In the context of pressure on exchange rates, foreign currency supply and demand, and macroeconomic stability, the State Bank of Vietnam has operated the central exchange rate flexibly in line with market developments.

This approach has helped absorb external shocks while authorities coordinate monetary policy tools and remain ready to intervene in the foreign exchange market when necessary to ease pressure.

As a result, the foreign exchange market continues to function smoothly, and legitimate foreign currency needs of the economy have been met fully and promptly.

Nam also noted that the global economy has experienced several shocks in recent days as energy prices surged and financial and asset markets fluctuated strongly.

These developments have largely been driven by escalating tensions in the Middle East, which are adding further inflationary pressure in many countries.

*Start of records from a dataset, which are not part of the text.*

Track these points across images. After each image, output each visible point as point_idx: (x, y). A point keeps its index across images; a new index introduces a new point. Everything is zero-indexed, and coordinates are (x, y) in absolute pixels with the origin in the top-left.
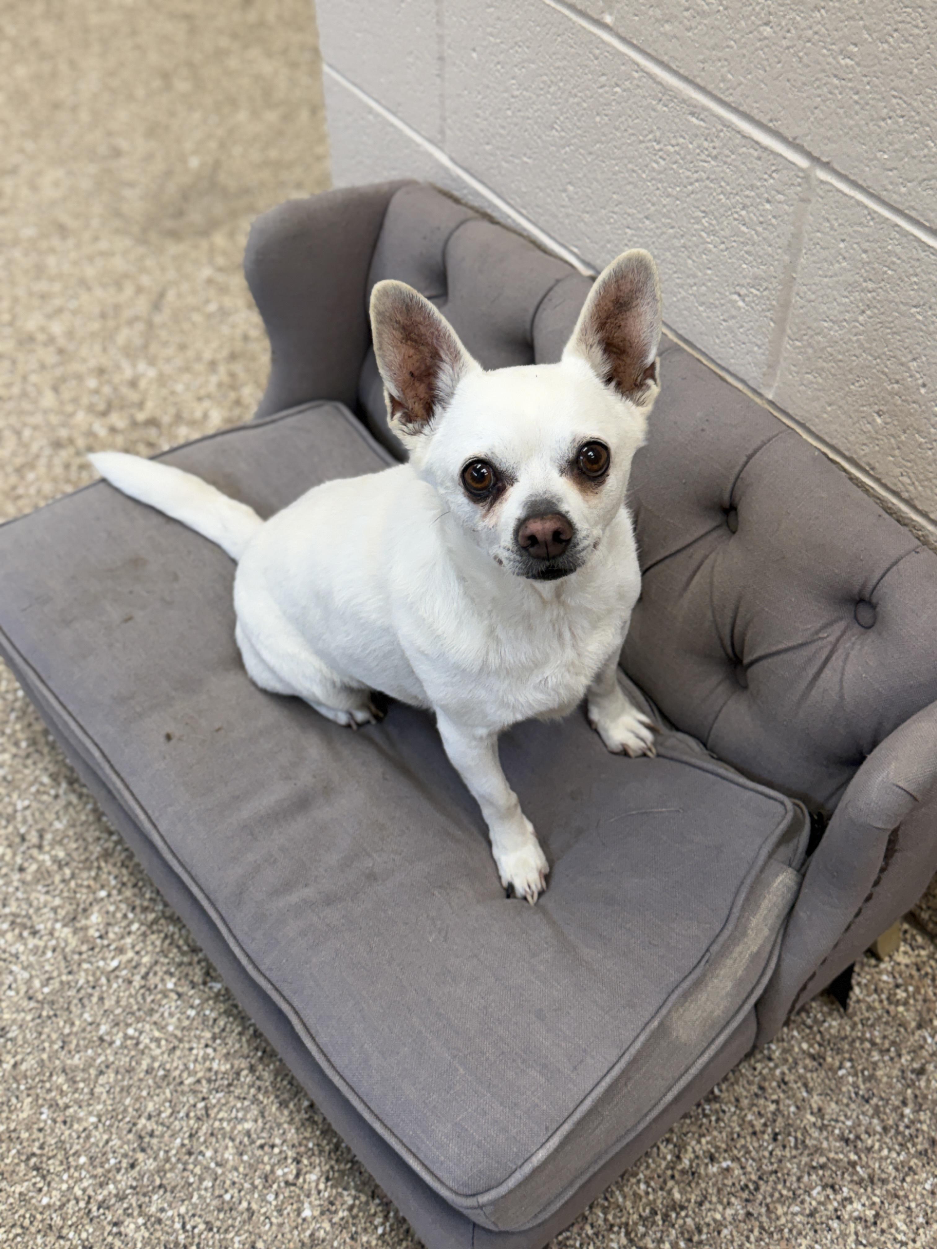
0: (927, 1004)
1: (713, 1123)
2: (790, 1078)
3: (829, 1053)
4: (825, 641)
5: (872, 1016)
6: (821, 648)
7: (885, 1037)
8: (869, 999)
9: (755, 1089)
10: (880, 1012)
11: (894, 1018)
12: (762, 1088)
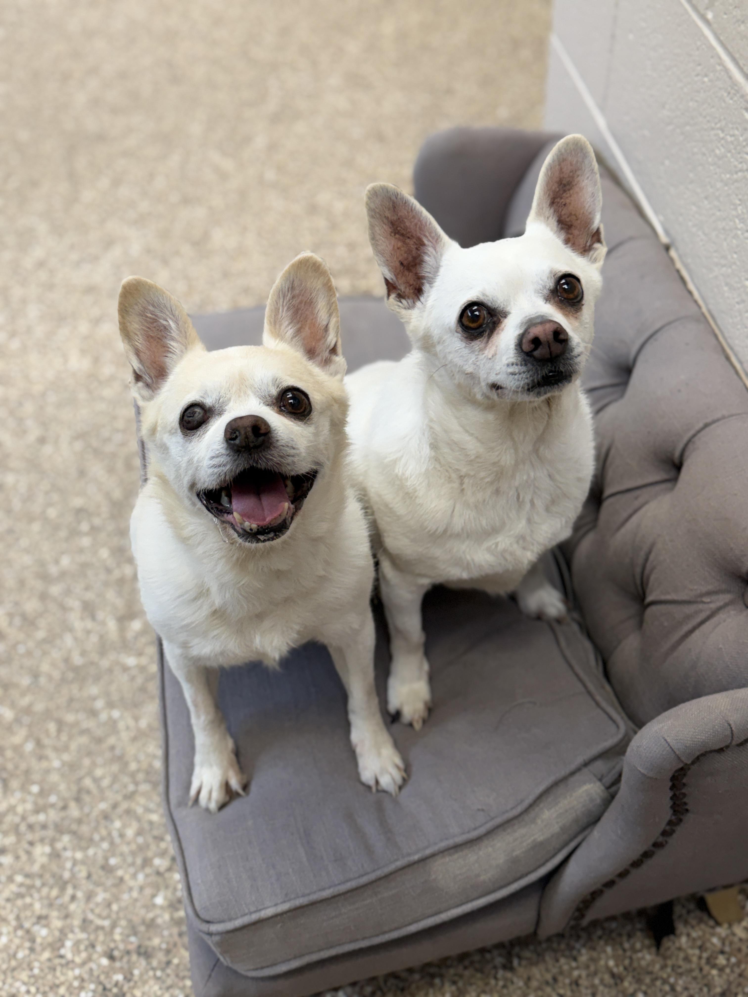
0: (741, 980)
1: (499, 988)
2: (584, 982)
3: (629, 978)
4: (706, 606)
5: (685, 966)
6: (701, 611)
7: (686, 989)
8: (690, 952)
9: (549, 977)
10: (694, 966)
11: (704, 977)
12: (555, 979)
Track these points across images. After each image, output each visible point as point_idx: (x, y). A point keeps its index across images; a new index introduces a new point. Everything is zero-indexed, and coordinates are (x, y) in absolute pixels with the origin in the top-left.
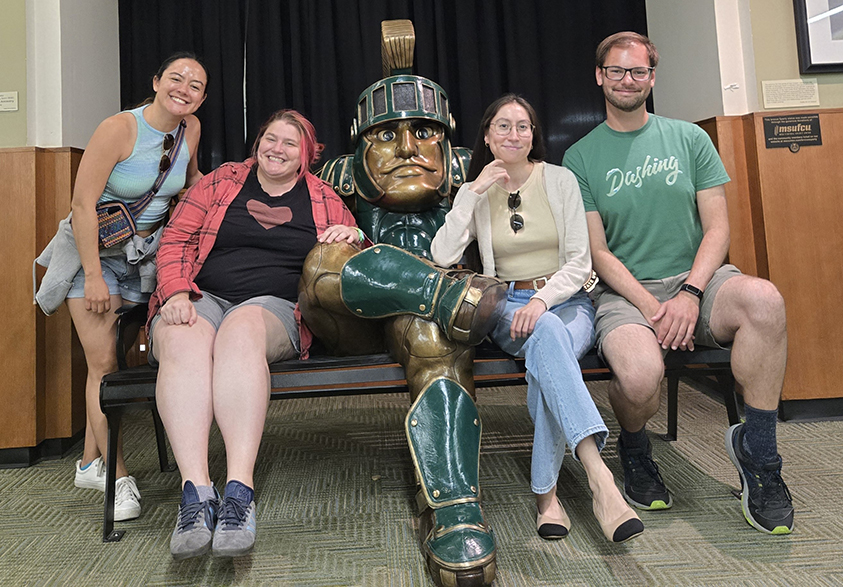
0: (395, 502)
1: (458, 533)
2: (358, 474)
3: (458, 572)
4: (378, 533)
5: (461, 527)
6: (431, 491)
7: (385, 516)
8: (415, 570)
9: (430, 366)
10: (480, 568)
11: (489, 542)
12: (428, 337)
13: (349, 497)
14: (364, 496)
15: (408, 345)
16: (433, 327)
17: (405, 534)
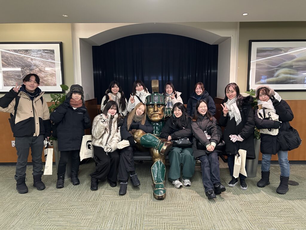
0: (150, 179)
1: (159, 190)
2: (144, 172)
3: (158, 196)
4: (146, 186)
5: (160, 188)
6: (155, 181)
7: (148, 182)
8: (151, 194)
9: (157, 158)
10: (162, 196)
11: (165, 191)
12: (156, 152)
13: (141, 177)
14: (144, 177)
15: (153, 154)
16: (158, 151)
17: (151, 187)
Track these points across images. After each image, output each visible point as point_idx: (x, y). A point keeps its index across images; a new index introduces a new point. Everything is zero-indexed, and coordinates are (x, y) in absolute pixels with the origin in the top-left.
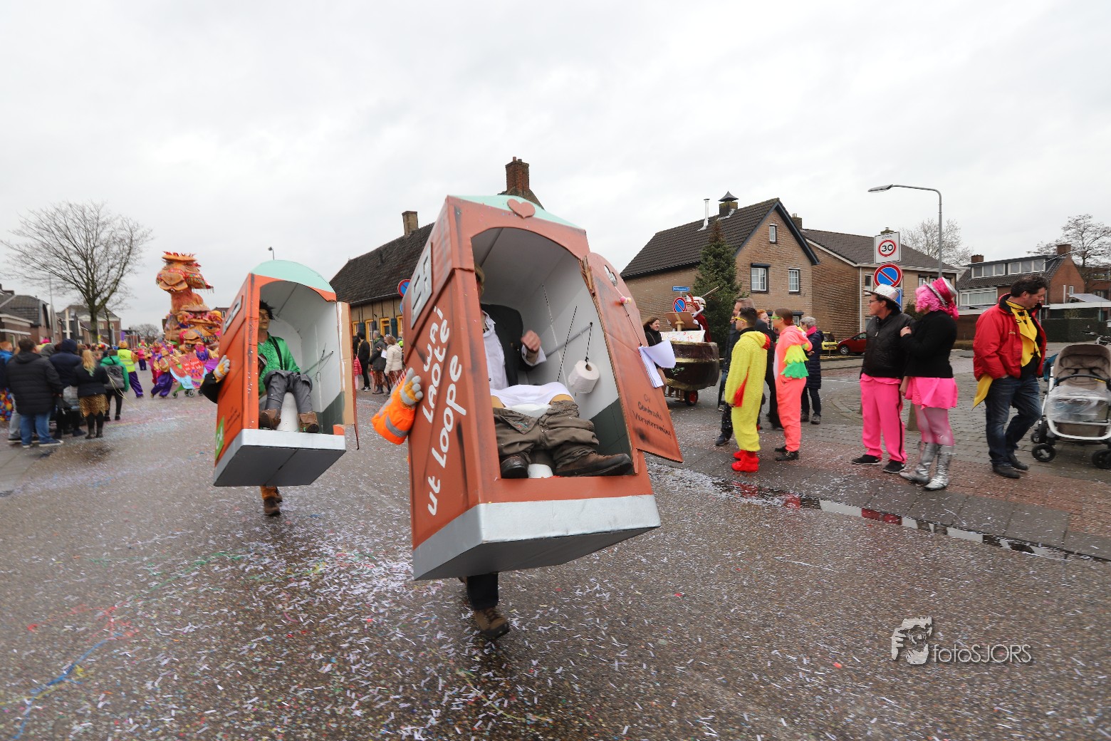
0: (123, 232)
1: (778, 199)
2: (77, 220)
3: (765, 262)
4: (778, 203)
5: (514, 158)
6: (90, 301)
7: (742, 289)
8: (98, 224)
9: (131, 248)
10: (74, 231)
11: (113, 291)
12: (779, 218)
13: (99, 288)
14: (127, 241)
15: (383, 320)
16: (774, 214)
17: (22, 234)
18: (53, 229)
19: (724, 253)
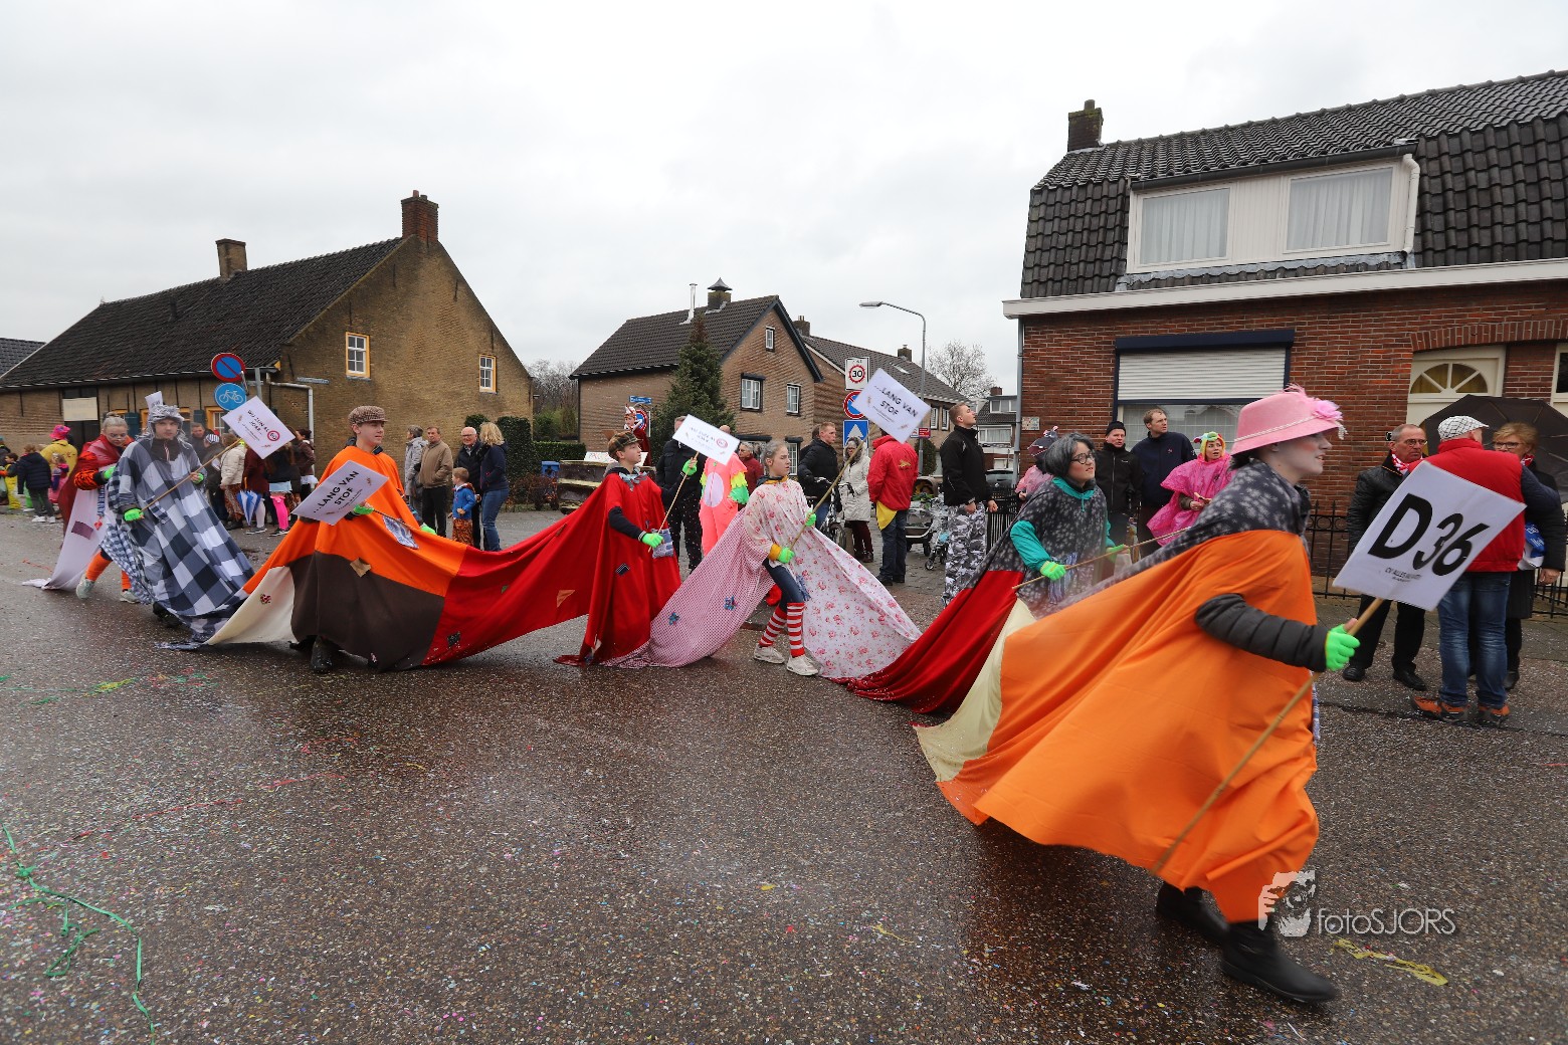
1: (777, 297)
3: (759, 373)
5: (415, 192)
7: (727, 404)
12: (778, 319)
16: (771, 316)
19: (706, 358)
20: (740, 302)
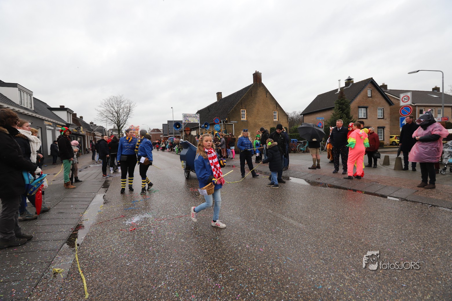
0: (128, 104)
1: (372, 78)
2: (115, 101)
3: (365, 105)
4: (372, 80)
5: (256, 71)
7: (353, 118)
8: (121, 102)
9: (130, 110)
10: (114, 105)
11: (124, 124)
12: (373, 86)
13: (121, 123)
14: (129, 107)
15: (209, 132)
16: (369, 85)
17: (100, 107)
18: (109, 104)
19: (345, 103)
20: (357, 83)
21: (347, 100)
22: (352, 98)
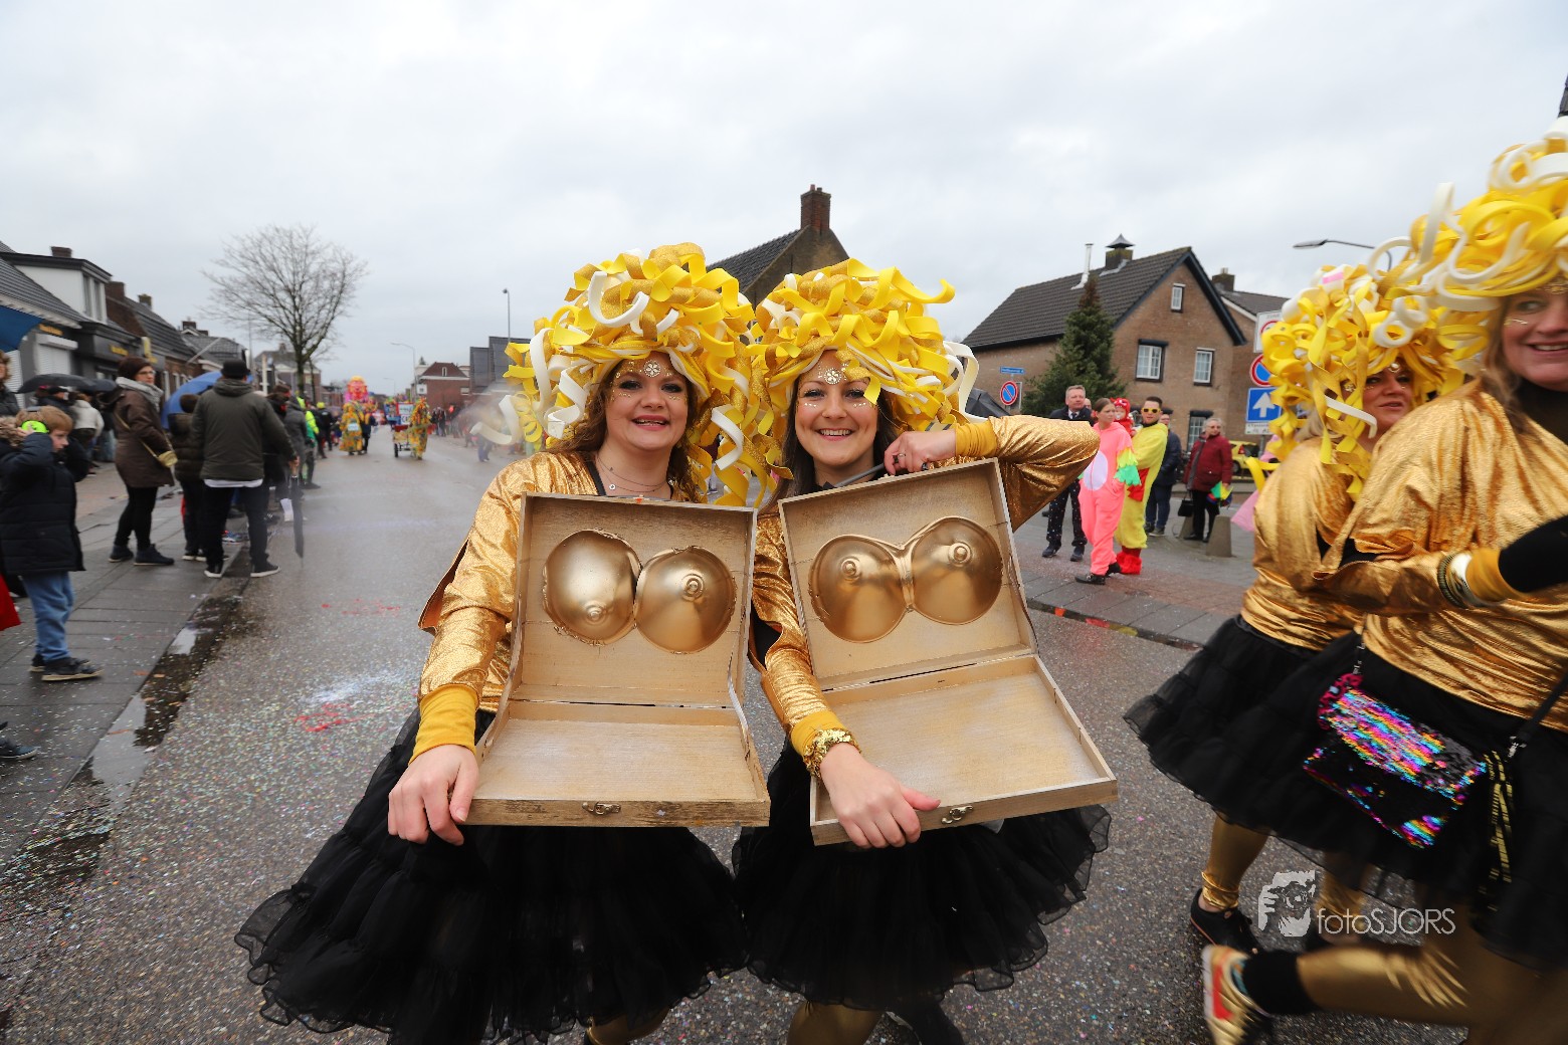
0: (334, 265)
1: (1189, 249)
2: (284, 249)
3: (1160, 337)
4: (1188, 255)
5: (813, 186)
6: (298, 347)
8: (308, 253)
9: (343, 286)
10: (281, 261)
12: (1190, 274)
13: (308, 332)
14: (339, 275)
16: (1181, 271)
17: (224, 264)
18: (258, 258)
19: (1097, 324)
20: (1142, 259)
21: (1106, 315)
22: (1124, 311)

Major central banks around the world, including the US Federal Reserve, have become much more cautious about cutting interest rates. The Reserve Bank of Australia is even considering raising rates as early as March 2026 to control inflation.

"This has created pressure on the exchange rate and the domestic monetary market," Nam said, adding that these factors are expected to continue increasing risks to global growth and inflation, thereby directly and negatively affecting Vietnam.

In particular, inflationary pressure is rising as global oil prices climb, pushing domestic fuel prices higher.

Maintaining macroeconomic stability and controlling inflation

In this context, maintaining a firm commitment to inflation control is essential to anchor inflation expectations and strengthen confidence among citizens, businesses and foreign investors in a stable macroeconomic environment.

Such stability provides the foundation for production and business activities that support economic growth.

Under these conditions, the State Bank of Vietnam will continue focusing on improving the effectiveness of monetary policy implementation to pursue its core objectives: controlling inflation and maintaining macroeconomic stability.

"Practical experience from both the world and Vietnam shows that high economic growth is meaningful and sustainable only when macroeconomic stability is maintained and inflation is effectively controlled," Nam said.

He added that the central bank will continue implementing policy solutions that have previously proven effective.